If the volume on stage becomes to strong a level it will negatively affect all the above and more. To reinforce another post of mine, musicians just need to worry about performing great – we sound geeks will make them sound good and loud! I keep dreaming.

I want to give you an idea of perspective on some of the articles I have posted and will continue to post going forward.  This is the first video I have posted and while it is rather BORING, it is so informative at the same time.  I guess I have recorded original tunes since the very late 1960’s.  I recorded everything.  I deleted a lot!  But I recorded everything I could.  I experimented and adjusted and re-did and failed a few more times than I succeeded in the early days to be sure!  I also got into photography and then into video recording.  I practiced the mundane over and over until I got the exposure right, then with video until I could zoom and focus manually.  I joined the photography club in high school and learned to develop and enlarge my own pictures – something I thought was close to magic back in the day!

I shared earlier that I used (and still own!!!) what I think was the first personal computer to come out with built in MIDI ports – The Atari ST!  I used a software program back then to record the MIDI tracks and I could generate SMPTE time code and send a signal from the Atari to sync it up with recording machines (I had the Yamaha 4 track CASSETTE recorder during most of this).  When I talk about old technologies and how we used to record songs (or develop pictures…) It is hard for some to understand the challenges we had and the lo-fi quality of the final mix or product.

I want to use this video as an example of many things I refer to in this blog.  In this video, you will see what I saw when looking at the Atari computer monitor when I was playing or recording tracks.  Keep in mind this is all MIDI equipment available years ago.  The song I posted earlier will now be stripped of all guitars, vocals, effects and additional live sounds you heard on the full mix.  As you watch the video you will hear the sequences being played back live into the VCR input.  I took the monitor video out and connected to video in of the video recorder so this is a straight feed for both.  In the recording software, each “instrument” has a separate track.  Drums are all on one track with additional percussion sounds on different tracks, and as a reminder, each note (as triggered from my DX7 keyboard) represented a different drum/percussion sound coming from a drum machine.  You can hear the metronome from the Atari ticking away in the back ground as it is set to record.  As each track plays you can see the musical notes light up depending on the intensity of the track information.  You can also see the tempo of the song, the names of the tracks and the measures and beats as they click by.

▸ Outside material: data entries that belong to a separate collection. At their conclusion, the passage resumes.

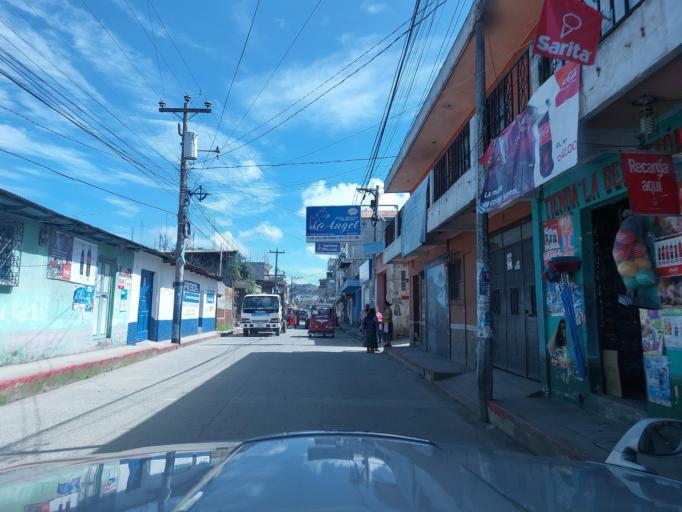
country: GT
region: Chimaltenango
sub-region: Municipio de San Juan Comalapa
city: Comalapa
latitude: 14.7362
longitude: -90.8871
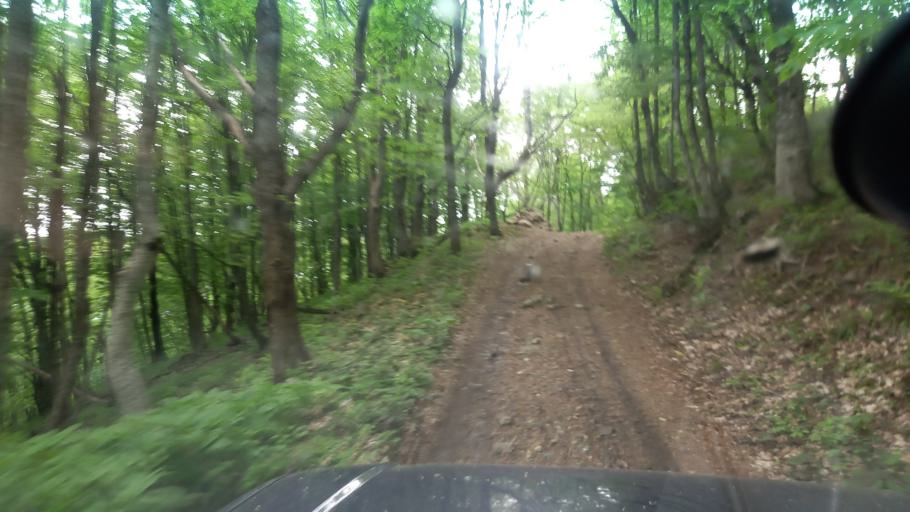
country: RU
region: Krasnodarskiy
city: Tuapse
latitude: 44.2499
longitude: 39.2810
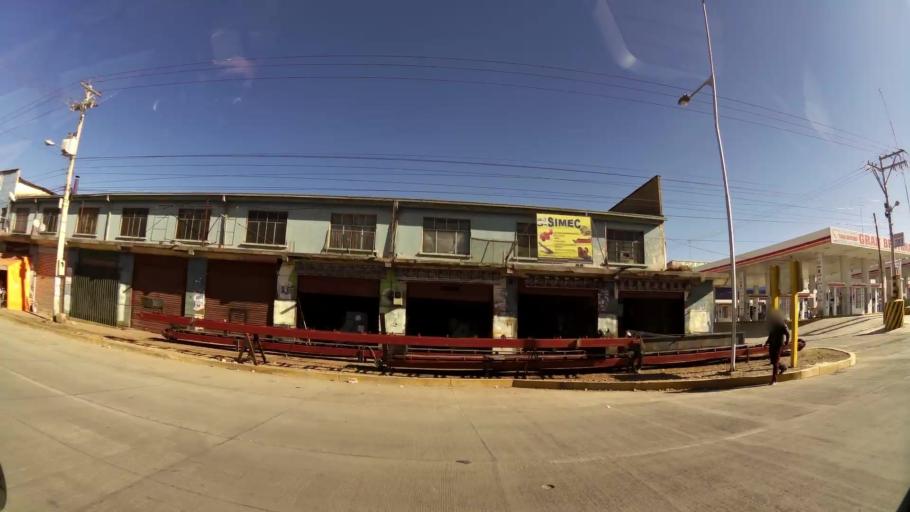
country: BO
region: La Paz
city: La Paz
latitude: -16.5232
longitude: -68.1805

The main piano sound is probably familiar to many of you even if you are quite young. It is the classic Piano Tine sound from the Yamaha DX7 synthesizers.  This video should also give you a sense of quality and resolution available at the time.  It might be difficult to hear the difference in song recording quality today, but we are all familiar with video resolution and HD cameras and large screen TV and computer standards available now.  Just think how this applied to the audio quality back then and then play some really old songs you grew up listening to.   It gives a better appreciation and perspective for some of the classic songs that seem to live forever.